§ **Goal of the exercise**:
What you return should be the full listing, word for word, without a single image.

§ **Records supplied**:
□ □ □

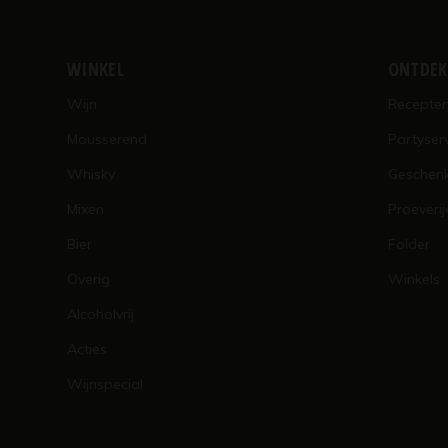
WINKEL
ONTDE
Wijn
Recepte
Mousserend
Partyser
Whisky
Geschen
Mixen
Proeverij
Bier
Folder
Overig
Winkels
Alcoholvrij
Acties
Wijnspecial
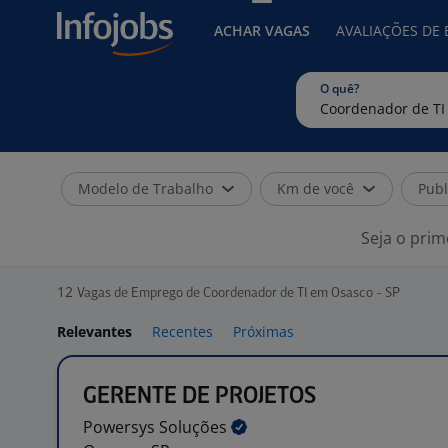
ACHAR VAGAS
AVALIAÇÕES DE
O quê?
Modelo de Trabalho
Km de você
Publ
Seja o prim
12
Vagas de Emprego de Coordenador de TI em Osasco - SP
Relevantes
Recentes
Próximas
GERENTE DE PROJETOS
Powersys
Soluções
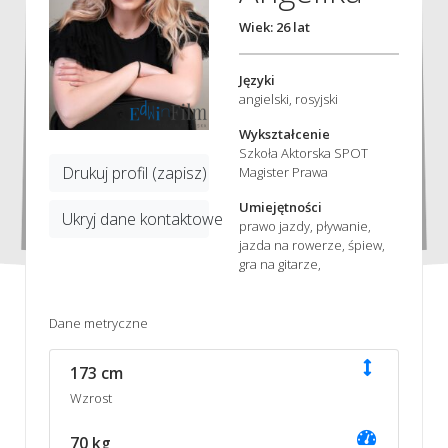
Wiek: 26 lat
Języki
angielski, rosyjski
Wykształcenie
Szkoła Aktorska SPOT
Drukuj profil (zapisz)
Magister Prawa
Umiejętności
Ukryj dane kontaktowe
prawo jazdy, pływanie,
jazda na rowerze, śpiew,
gra na gitarze,
Dane metryczne
173 cm
Wzrost
70 kg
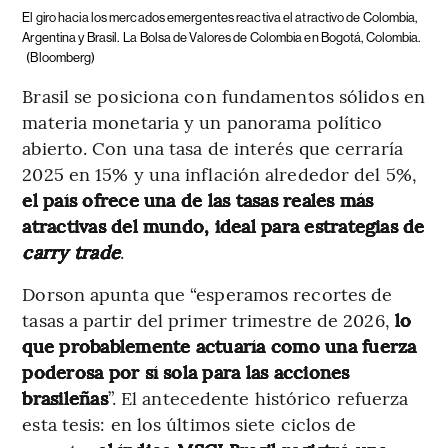
El giro hacia los mercados emergentes reactiva el atractivo de Colombia,
Argentina y Brasil.
La Bolsa de Valores de Colombia en Bogotá, Colombia.
(Bloomberg)
Brasil se posiciona con fundamentos sólidos en
materia monetaria y un panorama político
abierto. Con una tasa de interés que cerraría
2025 en 15% y una inflación alrededor del 5%,
el país ofrece una de las tasas reales más
atractivas del mundo, ideal para estrategias de
carry trade
.
Dorson apunta que “esperamos recortes de
tasas a partir del primer trimestre de 2026,
lo
que probablemente actuaría como una fuerza
poderosa por sí sola para las acciones
brasileñas
”. El antecedente histórico refuerza
esta tesis: en los últimos siete ciclos de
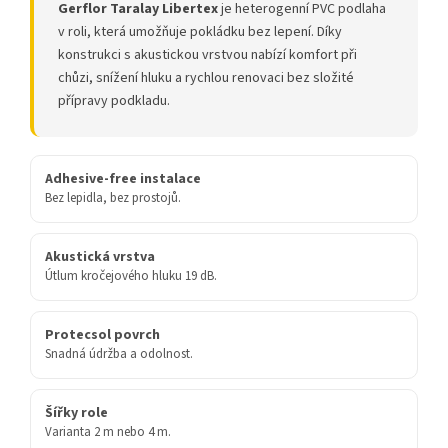
Gerflor Taralay Libertex
je heterogenní PVC podlaha
v roli, která umožňuje pokládku bez lepení. Díky
konstrukci s akustickou vrstvou nabízí komfort při
chůzi, snížení hluku a rychlou renovaci bez složité
přípravy podkladu.
Adhesive-free instalace
Bez lepidla, bez prostojů.
Akustická vrstva
Útlum kročejového hluku 19 dB.
Protecsol povrch
Snadná údržba a odolnost.
Šířky role
Varianta 2 m nebo 4 m.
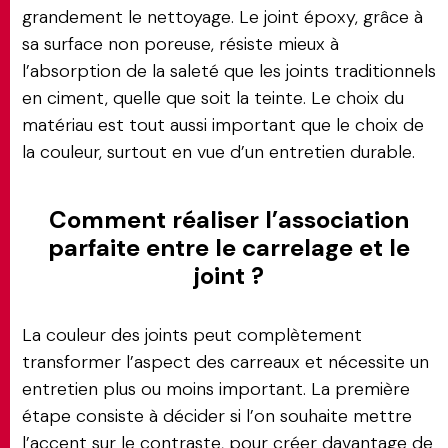
grandement le nettoyage. Le joint époxy, grâce à
sa surface non poreuse, résiste mieux à
l’absorption de la saleté que les joints traditionnels
en ciment, quelle que soit la teinte. Le choix du
matériau est tout aussi important que le choix de
la couleur, surtout en vue d’un entretien durable.
Comment réaliser l’association
parfaite entre le carrelage et le
joint ?
La couleur des joints peut complètement
transformer l’aspect des carreaux et nécessite un
entretien plus ou moins important. La première
étape consiste à décider si l’on souhaite mettre
l’accent sur le contraste, pour créer davantage de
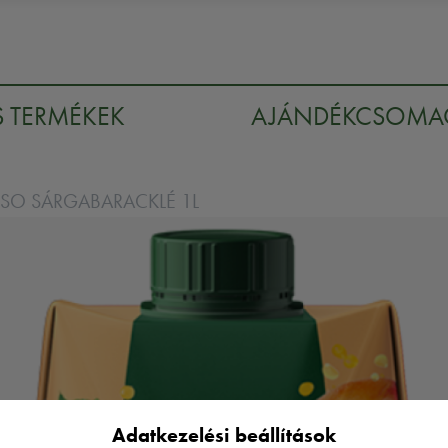
S TERMÉKEK
AJÁNDÉKCSOM
NSO SÁRGABARACKLÉ 1L
Adatkezelési beállítások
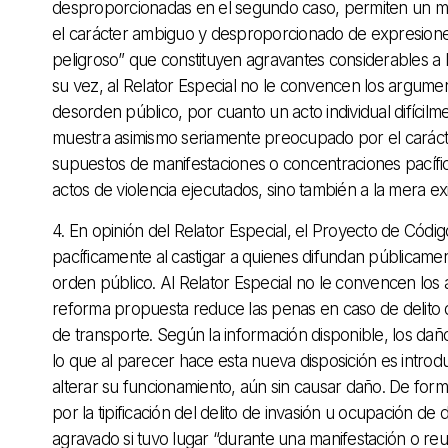
desproporcionadas en el segundo caso, permiten un ma
el carácter ambiguo y desproporcionado de expresione
peligroso” que constituyen agravantes considerables a l
su vez, al Relator Especial no le convencen los argument
desorden público, por cuanto un acto individual difícilm
muestra asimismo seriamente preocupado por el carácte
supuestos de manifestaciones o concentraciones pacífic
actos de violencia ejecutados, sino también a la mera ex
4. En opinión del Relator Especial, el Proyecto de Cód
pacíficamente al castigar a quienes difundan públicament
orden público. Al Relator Especial no le convencen lo
reforma propuesta reduce las penas en caso de delito d
de transporte. Según la información disponible, los daño
lo que al parecer hace esta nueva disposición es introd
alterar su funcionamiento, aún sin causar daño. De for
por la tipificación del delito de invasión u ocupación de
agravado si tuvo lugar “durante una manifestación o re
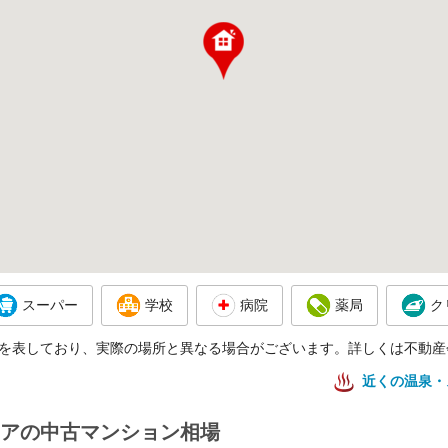
スーパー
学校
病院
薬局
ク
を表しており、実際の場所と異なる場合がございます。詳しくは不動産
近くの温泉・
アの中古マンション相場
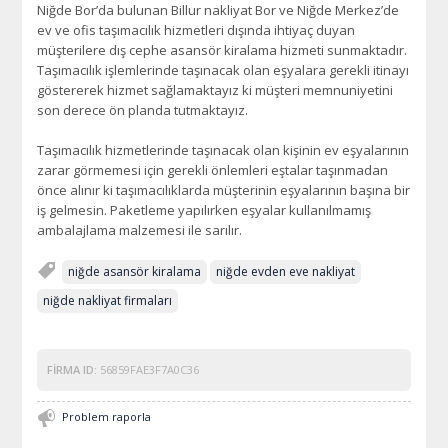
Niğde Bor’da bulunan Billur nakliyat Bor ve Niğde Merkez’de
ev ve ofis taşımacılık hizmetleri dışında ihtiyaç duyan
müşterilere dış cephe asansör kiralama hizmeti sunmaktadır.
Taşımacılık işlemlerinde taşınacak olan eşyalara gerekli itinayı
göstererek hizmet sağlamaktayız ki müşteri memnuniyetini
son derece ön planda tutmaktayız.
Taşımacılık hizmetlerinde taşınacak olan kişinin ev eşyalarının
zarar görmemesi için gerekli önlemleri eştalar taşınmadan
önce alınır ki taşımacılıklarda müşterinin eşyalarının başına bir
iş gelmesin. Paketleme yapılırken eşyalar kullanılmamış
ambalajlama malzemesi ile sarılır.
niğde asansör kiralama
niğde evden eve nakliyat
niğde nakliyat firmaları
FIRMA ID:
56859FAE3F7A0C36
Problem raporla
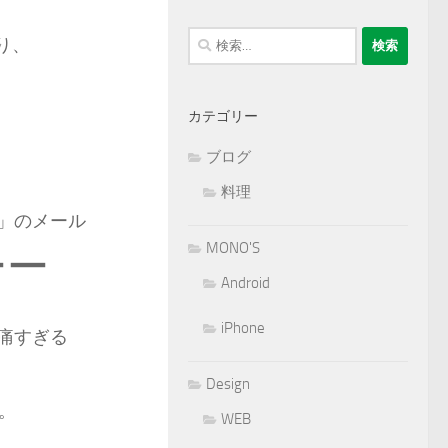
検
り、
索:
カテゴリー
ブログ
料理
」のメール
MONO'S
ーー
Android
iPhone
は痛すぎる
Design
。
WEB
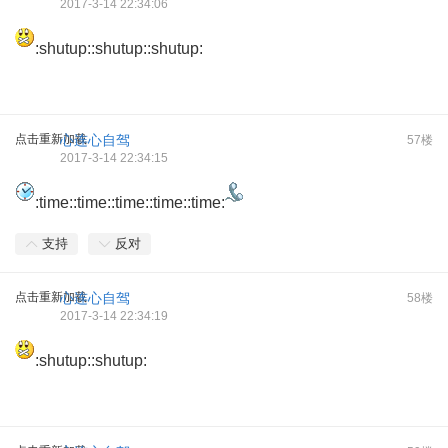
2017-3-14 22:34:06
:shutup::shutup::shutup:
点击重新加载
心连心自驾
57楼
2017-3-14 22:34:15
:time::time::time::time::time:
支持
反对
点击重新加载
心连心自驾
58楼
2017-3-14 22:34:19
:shutup::shutup:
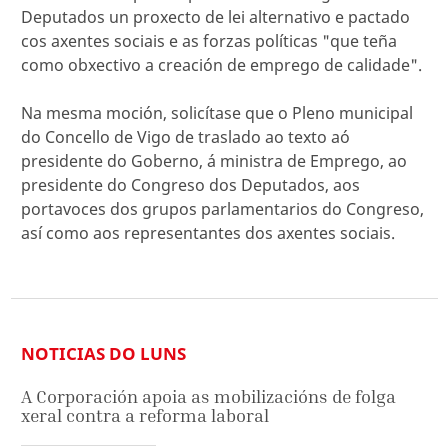
Deputados un proxecto de lei alternativo e pactado
cos axentes sociais e as forzas políticas "que teña
como obxectivo a creación de emprego de calidade".
Na mesma moción, solicítase que o Pleno municipal
do Concello de Vigo de traslado ao texto aó
presidente do Goberno, á ministra de Emprego, ao
presidente do Congreso dos Deputados, aos
portavoces dos grupos parlamentarios do Congreso,
así como aos representantes dos axentes sociais.
NOTICIAS DO LUNS
A Corporación apoia as mobilizacións de folga
xeral contra a reforma laboral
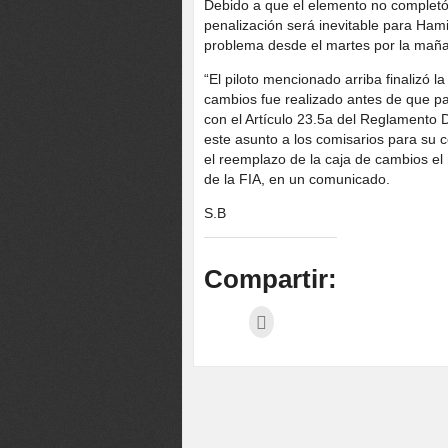
Debido a que el elemento no completó s
penalización será inevitable para Ham
problema desde el martes por la mañ
“El piloto mencionado arriba finalizó 
cambios fue realizado antes de que p
con el Artículo 23.5a del Reglamento 
este asunto a los comisarios para su c
el reemplazo de la caja de cambios el 
de la FIA, en un comunicado.
S.B
Compartir:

□ □ □

§ **Exercise result**:
WINKEL
ONTDE
Wijn
Recepte
Mousserend
Partyser
Whisky
Geschen
Mixen
Proeverij
Bier
Folder
Overig
Winkels
Alcoholvrij
Acties
Wijnspecial
ACHAR VAGAS
AVALIAÇÕES DE
O quê?
Modelo de Trabalho
Km de você
Publ
Seja o prim
12
Vagas de Emprego de Coordenador de TI em Osasco - SP
Relevantes
Recentes
Próximas
GERENTE DE PROJETOS
Powersys
Soluções
Wiek: 26 lat
Języki
angielski, rosyjski
Wykształcenie
Szkoła Aktorska SPOT
Drukuj profil (zapisz)
Magister Prawa
Umiejętności
Ukryj dane kontaktowe
prawo jazdy, pływanie,
jazda na rowerze, śpiew,
gra na gitarze,
Dane metryczne
173 cm
Wzrost
70 kg
El giro hacia los mercados emergentes reactiva el atractivo de Colombia,
Argentina y Brasil.
La Bolsa de Valores de Colombia en Bogotá, Colombia.
(Bloomberg)
Brasil se posiciona con fundamentos sólidos en
materia monetaria y un panorama político
abierto. Con una tasa de interés que cerraría
2025 en 15% y una inflación alrededor del 5%,
el país ofrece una de las tasas reales más
atractivas del mundo, ideal para estrategias de
carry trade
.
Dorson apunta que “esperamos recortes de
tasas a partir del primer trimestre de 2026,
lo
que probablemente actuaría como una fuerza
poderosa por sí sola para las acciones
brasileñas
”. El antecedente histórico refuerza
esta tesis: en los últimos siete ciclos de
Gerflor Taralay Libertex
je heterogenní PVC podlaha
v roli, která umožňuje pokládku bez lepení. Díky
konstrukci s akustickou vrstvou nabízí komfort při
chůzi, snížení hluku a rychlou renovaci bez složité
přípravy podkladu.
Adhesive-free instalace
Bez lepidla, bez prostojů.
Akustická vrstva
Útlum kročejového hluku 19 dB.
Protecsol povrch
Snadná údržba a odolnost.
Šířky role
Varianta 2 m nebo 4 m.
grandement le nettoyage. Le joint époxy, grâce à
sa surface non poreuse, résiste mieux à
l’absorption de la saleté que les joints traditionnels
en ciment, quelle que soit la teinte. Le choix du
matériau est tout aussi important que le choix de
la couleur, surtout en vue d’un entretien durable.
Comment réaliser l’association
parfaite entre le carrelage et le
joint ?
La couleur des joints peut complètement
transformer l’aspect des carreaux et nécessite un
entretien plus ou moins important. La première
étape consiste à décider si l’on souhaite mettre
l’accent sur le contraste, pour créer davantage de
S TERMÉKEK
AJÁNDÉKCSOM
NSO SÁRGABARACKLÉ 1L
Adatkezelési beállítások
desproporcionadas en el segundo caso, permiten un ma
el carácter ambiguo y desproporcionado de expresione
peligroso” que constituyen agravantes considerables a l
su vez, al Relator Especial no le convencen los argument
desorden público, por cuanto un acto individual difícilm
muestra asimismo seriamente preocupado por el carácte
supuestos de manifestaciones o concentraciones pacífic
actos de violencia ejecutados, sino también a la mera ex
4. En opinión del Relator Especial, el Proyecto de Cód
pacíficamente al castigar a quienes difundan públicament
orden público. Al Relator Especial no le convencen lo
reforma propuesta reduce las penas en caso de delito d
de transporte. Según la información disponible, los daño
lo que al parecer hace esta nueva disposición es introd
alterar su funcionamiento, aún sin causar daño. De for
por la tipificación del delito de invasión u ocupación de
agravado si tuvo lugar “durante una manifestación o re
スーパー
学校
病院
薬局
ク
を表しており、実際の場所と異なる場合がございます。詳しくは不動産
近くの温泉・
アの中古マンション相場
Niğde Bor’da bulunan Billur nakliyat Bor ve Niğde Merkez’de
ev ve ofis taşımacılık hizmetleri dışında ihtiyaç duyan
müşterilere dış cephe asansör kiralama hizmeti sunmaktadır.
Taşımacılık işlemlerinde taşınacak olan eşyalara gerekli itinayı
göstererek hizmet sağlamaktayız ki müşteri memnuniyetini
son derece ön planda tutmaktayız.
Taşımacılık hizmetlerinde taşınacak olan kişinin ev eşyalarının
zarar görmemesi için gerekli önlemleri eştalar taşınmadan
önce alınır ki taşımacılıklarda müşterinin eşyalarının başına bir
iş gelmesin. Paketleme yapılırken eşyalar kullanılmamış
ambalajlama malzemesi ile sarılır.
niğde asansör kiralama
niğde evden eve nakliyat
niğde nakliyat firmaları
FIRMA ID:
56859FAE3F7A0C36
Problem raporla
検
り、
索:
カテゴリー
ブログ
料理
」のメール
MONO'S
ーー
Android
iPhone
は痛すぎる
Design
。
WEB
2017-3-14 22:34:06
:shutup::shutup::shutup:
点击重新加载
心连心自驾
57楼
2017-3-14 22:34:15
:time::time::time::time::time:
支持
反对
点击重新加载
心连心自驾
58楼
2017-3-14 22:34:19
:shutup::shutup:
Deputados un proxecto de lei alternativo e pactado
cos axentes sociais e as forzas políticas "que teña
como obxectivo a creación de emprego de calidade".
Na mesma moción, solicítase que o Pleno municipal
do Concello de Vigo de traslado ao texto aó
presidente do Goberno, á ministra de Emprego, ao
presidente do Congreso dos Deputados, aos
portavoces dos grupos parlamentarios do Congreso,
así como aos representantes dos axentes sociais.
NOTICIAS DO LUNS
A Corporación apoia as mobilizacións de folga
xeral contra a reforma laboral
Debido a que el elemento no completó s
penalización será inevitable para Ham
problema desde el martes por la mañ
“El piloto mencionado arriba finalizó 
cambios fue realizado antes de que p
con el Artículo 23.5a del Reglamento 
este asunto a los comisarios para su c
el reemplazo de la caja de cambios el 
de la FIA, en un comunicado.
S.B
Compartir:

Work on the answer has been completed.